The tank is a couple of days old, but I'm aware I'm running the light at 100%, around 10 cm from the water surface. 

Plants include:

HC 'Cuba'
Monte Carlo
Didiplis diandra 

amongst others...

I have read about the TMC LED Dimmer, on a separate thread. 

Can I use this on my GroBeam? Is it necessary, even with 50% water changes every day for the first week to ten days?

Thanks in advance


----------



## RossMartin (21 Sep 2015)

I would use a dimmer, I imagine that you wouldn't want it running at any higher than 50% to start with.


Sent from my iPhone using Tapatalk


----------



## ian_m (22 Sep 2015)

woooo.
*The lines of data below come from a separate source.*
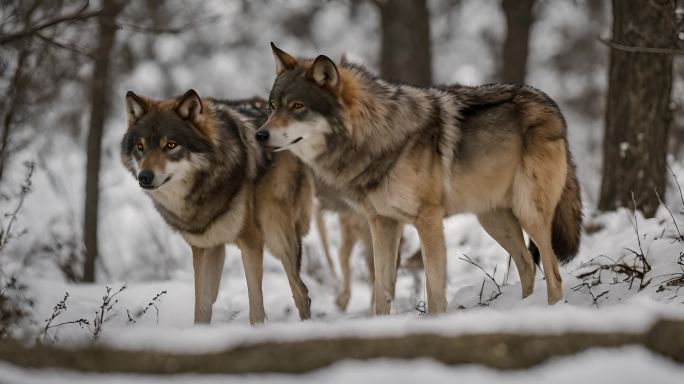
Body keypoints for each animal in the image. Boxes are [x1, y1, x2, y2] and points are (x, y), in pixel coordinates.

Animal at [121, 90, 314, 324]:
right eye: (140, 147)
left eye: (170, 145)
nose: (144, 177)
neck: (205, 186)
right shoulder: (204, 247)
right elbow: (202, 307)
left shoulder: (251, 241)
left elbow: (256, 307)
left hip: (276, 234)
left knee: (301, 291)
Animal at [256, 44, 584, 316]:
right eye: (272, 106)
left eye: (297, 107)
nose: (259, 135)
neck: (376, 134)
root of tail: (552, 105)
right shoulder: (382, 223)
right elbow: (381, 291)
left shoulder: (428, 219)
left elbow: (434, 290)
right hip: (493, 219)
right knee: (527, 265)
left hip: (528, 213)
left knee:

Very bright light, I would run at 10-20% for 4-5 hours at first month or two until tank is fully cycled. At 100% you will vaporise the plants to mush providing algae with plentiful food.

So start low and short to give things a chance to settle down. Then slowly increase brightness and time.


----------



## Joe Turner (22 Sep 2015)

ian_m said:


> woooo. Very bright light, I would run at 10-20% for 4-5 hours at first month or two until tank is fully cycled. At 100% you will vaporise the plants to mush providing algae with plentiful food.
> 
> So start low and short to give things a chance to settle down. Then slowly increase brightness and time.



I thought as much... Do you know if the TMC LED Dimmer is compatible with my GroBeam, or do I have to fork out extra for a controller?

Thanks


----------



## pepedopolous (22 Sep 2015)

Joe Turner said:


> I thought as much... Do you know if the TMC LED Dimmer is compatible with my GroBeam, or do I have to fork out extra for a controller?
> 
> Thanks


I think that for the GroBeams you need the controller (Aquaray Control). It adds to the cost but you will have lots of algae/unhealthy plants otherwise...

P


----------



## Edvet (22 Sep 2015)

pepedopolous said:


> algae/unhealthy plants otherwise


healthy algea though


----------